For the 697th Soundtrack of the Week we went with Harry Manfredini's music for DeepStar Six.

The "Main Title" starts out with a soaring theme that's quite stirring and suggests a flying mood rather than an underwater one, but swimming and flying have their similarities.

The winds and strings have a sort of call and response at the beginning of "Shock Wave" until a driving bass line and repeated figures and stabs create atmospheres of danger and action.

Bowed strings and percussion start off "On the Edge", a suspenseful cue that recalls some of John Barry's writing as well as some of Jerry Goldsmith's more "modern classical" work.

Clarinet is the main voice for "Our Baby's Heartbeat", a tender and lyrical short cue, followed by the much more alarming "Seatrack Attack", which begins with pensive strings before erupting into various unsettling stabs and swirls from the orchestra.

"That Morning" is a more cheerful number, calling back to the "Main Title" and offering a hopeful mood.
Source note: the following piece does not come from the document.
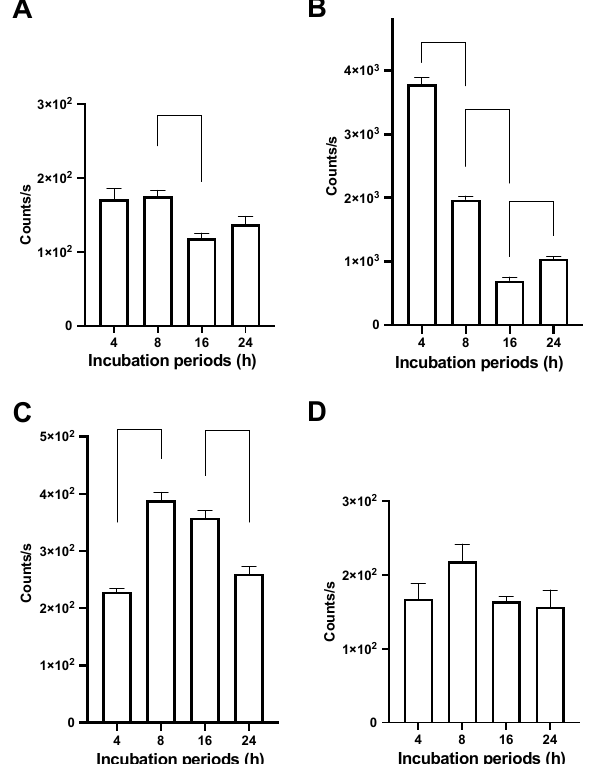
Figure 4. Bioluminescence analysis of time-dependent cellular uptake of THP-engineered PalmReNL-EVs by MDA-MB-231 cells. Bioluminescence analysis of the recipient MDA-MB-231 cells cultured with PalmReNL-EVs bearing DOPE-lipid nanoprobes only ( A ), uPAR-binding ( B ), PDL1-binding ( C ), or EGFR-binding ( D ) at 4, 8, 16, and 24 h post-incubation. ( A – D ) Error bars, SD ( n = 5); two-sided Student’s t -test was used for comparison.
Then the cello gets to shine a bit in "The Rescue", taking a bit of a solo while also keeping a low drone going while other members of the orchestra add bits here and there. Then there's another shift to action/terror music before settling down again to a more relaxed but mysterious mood from strings and some of the wind instruments.

And then perhaps it's the oboe that handles most of the melody on the hauntingly beautiful "Alone", with some tasteful accompaniment by strings and harp and flute (and occasional appearances by the orchestra).
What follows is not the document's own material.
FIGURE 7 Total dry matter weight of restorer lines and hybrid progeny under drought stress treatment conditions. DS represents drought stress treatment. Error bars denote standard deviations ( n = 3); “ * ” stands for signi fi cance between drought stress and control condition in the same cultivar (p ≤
Then there's a long cue, "The Plan", which gradually builds and develops themes of intrigue and suspense while eventually deploying blasts of energetic action and horror.

After which it's time for "Shark Darts", which is mostly pensive and suspenseful and finds Manfredini making good use of orchestral colors in the arrangements.

Some of the figures from "Shark Darts" get reprised in "Snyder Snaps", which starts quiet but then explodes into hard driving bursts of action music.

"Swim to the Mini-Sub" recalls the main theme while also introducing undercurrents of dread and unease.

The next two cues, "The Saga of Osborne and Hodges" and "Final Encounters" add up to over 18 minutes. They cover a lot of ground, to put it mildly, making use of much of what's come before. At one point in "Final Encounters" there's a really wonderful section that might remind you of some of James Horner's work.

And then we wrap up with "DeepStar Six", similar to the main title, as you might expect.